PRKCQ plays a key role in multiple autoimmune disorders. In inflammatory bowel disease (IBD), genome-wide association studies (GWAS) identified PRKCQ as a susceptibility locus (IBD1). T-cell-specific PRKCQ knockout mice resist experimental colitis, associated with reduced Th17 responses and enhanced regulatory T-cell function. In rheumatoid arthritis, PRKCQ promotes synovial T-cell activation and inflammatory cytokine production (e.g., TNF-α, IL-17), contributing to joint inflammation. In systemic lupus erythematosus (SLE), aberrantly elevated PRKCQ activity in T cells leads to hyperactivation of autoreactive B cells.

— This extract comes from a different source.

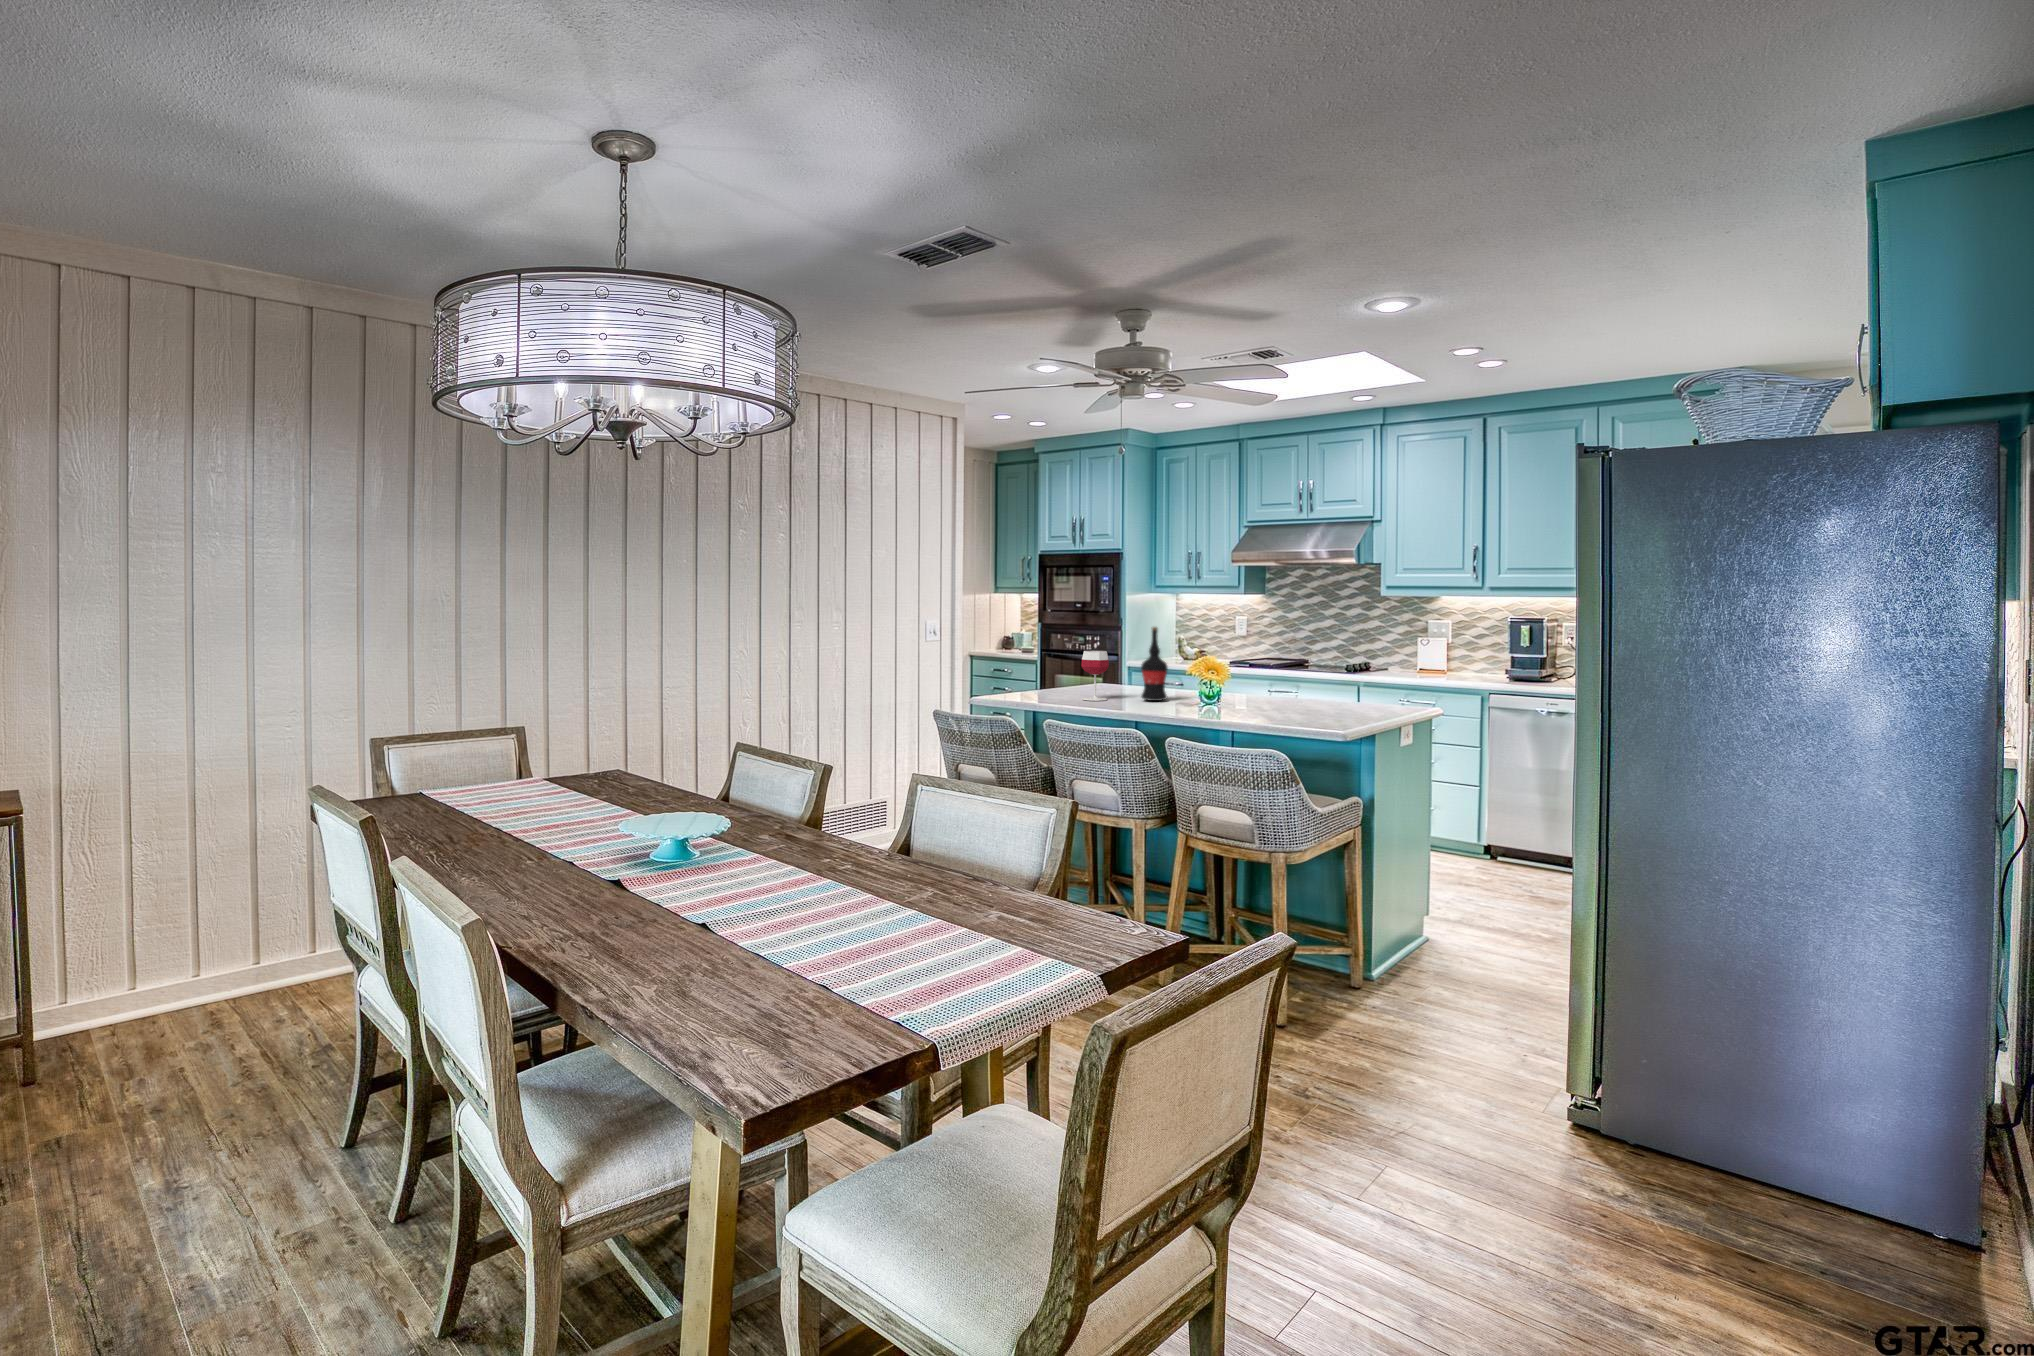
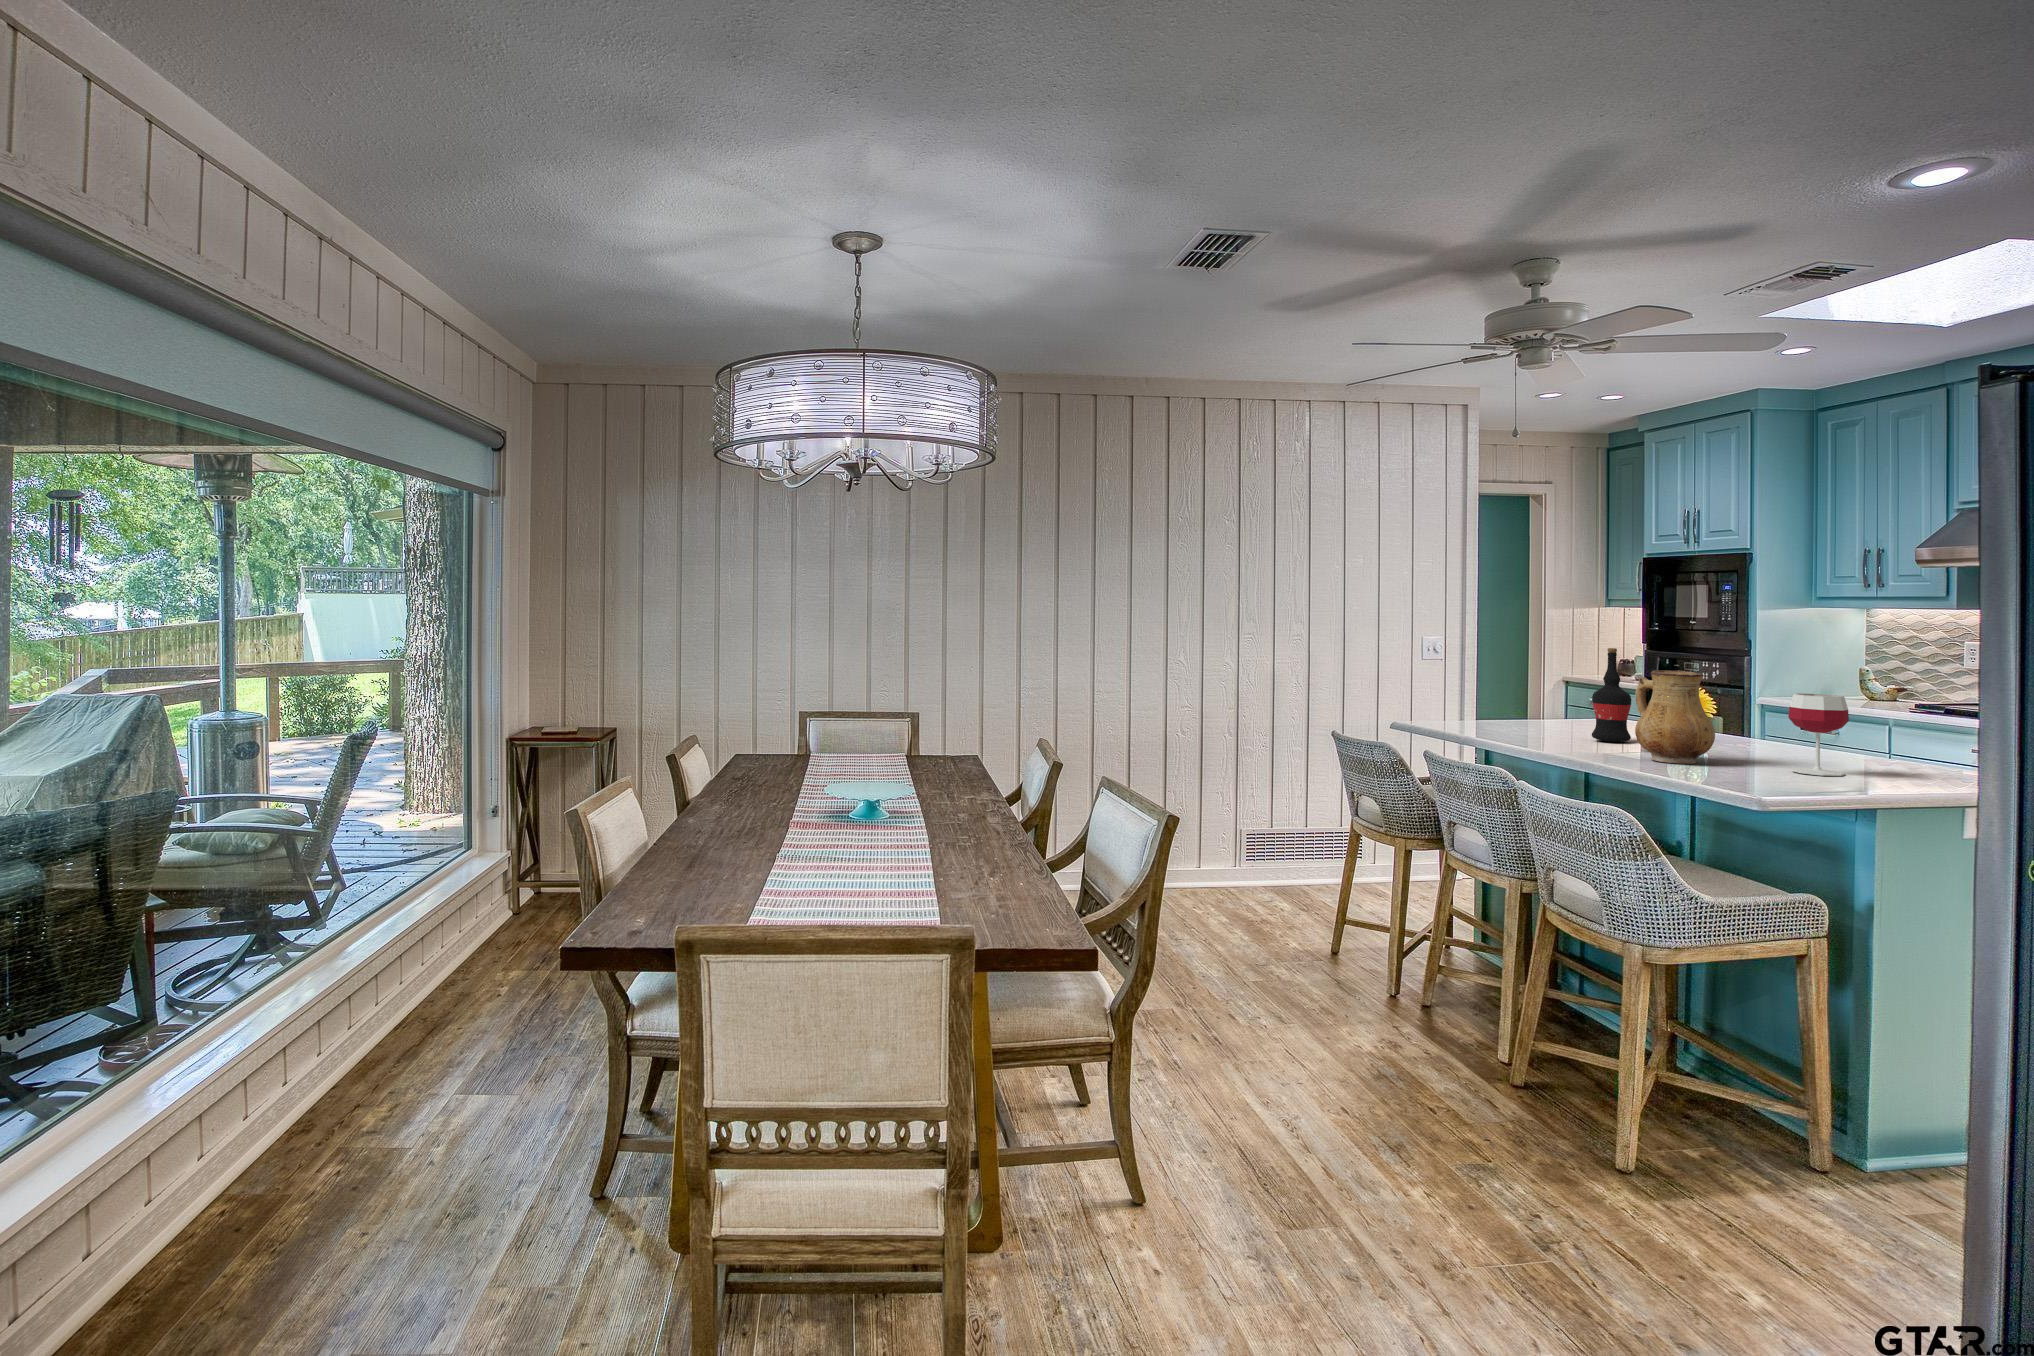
ceramic pitcher: none [1199,642,1254,713] -> present [1635,670,1715,764]
wineglass: present [1081,651,1109,701] -> present [1788,693,1849,776]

PRKCQ inhibitors have demonstrated efficacy in autoimmune disease models, reducing disease severity and tissue pathology. Due to PRKCQ’s selective effect on effector T cells while sparing regulatory T cells, inhibition offers a relatively targeted immunomodulatory strategy, minimizing broad immunosuppressive side effects.
In cancer immunity, PRKCQ has dual roles: enhancing T-cell antitumor responses while potentially contributing to immune evasion. In solid tumor microenvironments, PRKCQ expression affects tumor-infiltrating lymphocyte (TIL) function. High PRKCQ correlates with enhanced CD8⁺ T-cell effector activity, potentially improving immune checkpoint inhibitor efficacy. However, in certain tumors (e.g., gastrointestinal stromal tumors), PRKCQ signaling may suppress antitumor immunity by promoting immunosuppressive cytokine expression or regulatory T-cell activity. In papillary thyroid carcinoma (PTC), the antisense transcript PRKCQ-AS1 is significantly downregulated. Mechanistically, fasting or fasting-mimicking diets (FMD) upregulate PRKCQ-AS1, which interacts with IGF2BPs to stabilize PRMT7 mRNA, suppressing glycolysis and mitochondrial function. The PRKCQ-AS1/IGF2BPs/PRMT7 axis is a key metabolic reprogramming regulator in PTC, providing a novel intervention target. PRKCQ also influences tumor-associated platelet activation, potentially affecting microthrombosis and stromal remodeling in metastasis.
PRKCQ-targeted strategies focus on small molecule inhibitors, gene silencing, and immunomodulation. Due to its central role in T-cell activation, inhibitors have been widely developed for autoimmune diseases. First-generation ATP-competitive inhibitors (e.g., AEB071) demonstrated efficacy in skin graft rejection and psoriasis but lacked selectivity. Next-generation allosteric inhibitors targeting the unique regulatory domains (e.g., C2 domain) improve isoform specificity. In cancer immunotherapy, combination strategies are emerging: PRKCQ inhibitors with PD-1/PD-L1 blockade can overcome T-cell exhaustion and enhance antitumor immunity. In thyroid cancer, targeting the PRKCQ-AS1/PRMT7 axis offers a novel approach to tumor metabolic intervention. CRISPR/Cas9-mediated PRKCQ editing in CAR-T cells can improve T-cell persistence and antitumor activity. In platelets, PRKCQ inhibition may reduce tumor-associated thrombotic events, providing additional clinical benefits for advanced cancer patients.
Reference
Nicolle A, Zhang Y, Belguise K. The Emerging Function of PKCtheta in Cancer. Biomolecules. 2021 Feb 5;11(2):221.
Zaid Y, Senhaji N, Naya A, et al. PKCs in thrombus formation. Pathol Biol (Paris). 2015 Dec;63(6):268-71.